- _TEXTAUSZUG_:
──────────

Die Tochter besuchte in Luzern laut Beck eine heilpädagogische Schule. Die heute Zwölfjährige, die seit ihrem dritten Lebensjahr mit ihrer Mutter heimatlos durch Europa irrt, sei stark traumatisiert und habe eine eingeschränkte Lernfähigkeit. Sie brauche besondere schulische Betreuung.

Strikt nach Dubliner Abkommen

Die Festnahme durch die Polizei erfolgte aus heiterem Himmel. Kurze Zeit später wurden die beiden nach Belgien abgeschoben, dem Land, wo die Mutter früher ein Asylgesuch eingereicht hatte. So sieht es das Dubliner Abkommen vor.

«Ein grosser Rückschritt», sagt Beck. Ein psychiatrisches Gutachten liege vor. Gemäss diesem brauche das Mädchen dringend ein stabiles Umfeld. Dass es sich um einen Härtefall handelt, ist für Beck klar.

Doch der Vollzug des Gesetzes hat nun eine neue Realität geschaffen: Entwurzelung statt Konstanz. Deutsch hatten die beiden nach Monaten in Deutschland und in der Schweiz längst gelernt. Und nun ein erzwungener Neuanfang – diesmal im flämischen Sprachraum.

Angst, von Landsleuten aufgespürt zu werden

Eine schwierige Familiensituation steht am Anfang dieser Flucht. Sowohl Mutter wie auch die damals dreijährige Tochter erlebten Gewalt und Misshandlungen. 2010 entschied sich die Mutter, das Land zu verlassen. Aus der schriftlich festgehaltenen Fluchtgeschichte geht hervor, dass die Frau nicht auf rechtsstaatliche Hilfe zählen konnte, aufgrund der Nähe des Mannes zu einflussreichen Kreisen. In der muslimischen Familie des Mannes hatte sie eine schwache Position, weil sie einen nebst einem muslimischen auch einen christlichen Elternteil hat. Aus Angst, im Ausland durch Landsleute aufgespürt und verfolgt zu werden, reiste sie im Verlauf ihrer Odyssee sowohl aus Belgien wie auch aus Deutschland Hals über Kopf ab.

──────────

- _GEGEBENE DATEN_:
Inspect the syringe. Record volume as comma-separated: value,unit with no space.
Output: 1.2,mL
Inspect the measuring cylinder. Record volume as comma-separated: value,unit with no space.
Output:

──────────

Übertrage den Satz «Kurze Zeit später wurden die beiden nach Belgien abgeschoben, dem Land, wo die Mutter früher ein Asylgesuch eingereicht hatte.» aus dem Textauszug über die Abschiebung von Mutter und Tochter ins Englische.

A short time later, the two were deported to Belgium, the country where the mother had previously filed an asylum application.